We need to take information, wherever it is stored, make our copies and share them with the world. We need to take stuff that's out of copyright and add it to the archive. We need to buy secret databases and put them on the Web. We need to download scientific journals and upload them to file sharing networks. We need to fight for Guerilla Open Access. - The Guerilla Open Access Manifesto

We envision a future in which all fannish works are recognized as legal and transformative and are accepted as a legitimate creative activity. We are proactive and innovative in protecting and defending our work from commercial exploitation and legal challenge. We preserve our fannish economy, values, and creative expression by protecting and nurturing our fellow fans, our work, our commentary, our history, and our identity while providing the broadest possible access to fannish activity for all fans. - The Organization for Transformative Works' "What We Believe"

In the declarations and descriptions of these communities, we see the same values again and again. Freedom. Autonomy. Access. Sharing. Collaboration. Community. Creativity.

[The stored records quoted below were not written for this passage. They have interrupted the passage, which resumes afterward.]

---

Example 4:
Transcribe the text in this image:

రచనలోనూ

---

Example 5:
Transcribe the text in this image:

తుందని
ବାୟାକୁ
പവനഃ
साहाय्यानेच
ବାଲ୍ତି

But these movements share something else besides values: they all exist within the same global economic system. Although laws and conditions vary from country to country and home to home, broadly speaking most free culture activists are embedded within market economies which do not ensure access to their basic human rights:

Everyone has the right to a standard of living adequate for the health and well-being of himself and of his family, including food, clothing, housing and medical care and necessary social services, and the right to security in the event of unemployment, sickness, disability, widowhood, old age or other lack of livelihood in circumstances beyond his control. - Article 25.1 of the Universal Declaration of Human Rights

This book explores the tension between the open ethos of free culture and the material needs and limitations of free culture creators.

The writing process begins with the creation of two appendices which serve as a structure for openly researching the book. The first appendix is an annotated bibliography of papers, blog posts, conference talks, micropublications, and other sources of discussion about these topics. The second appendix is a compilation of interview transcripts with members of free culture communities about how they and their communities, projects, and organizations deal with money and other resource constraints.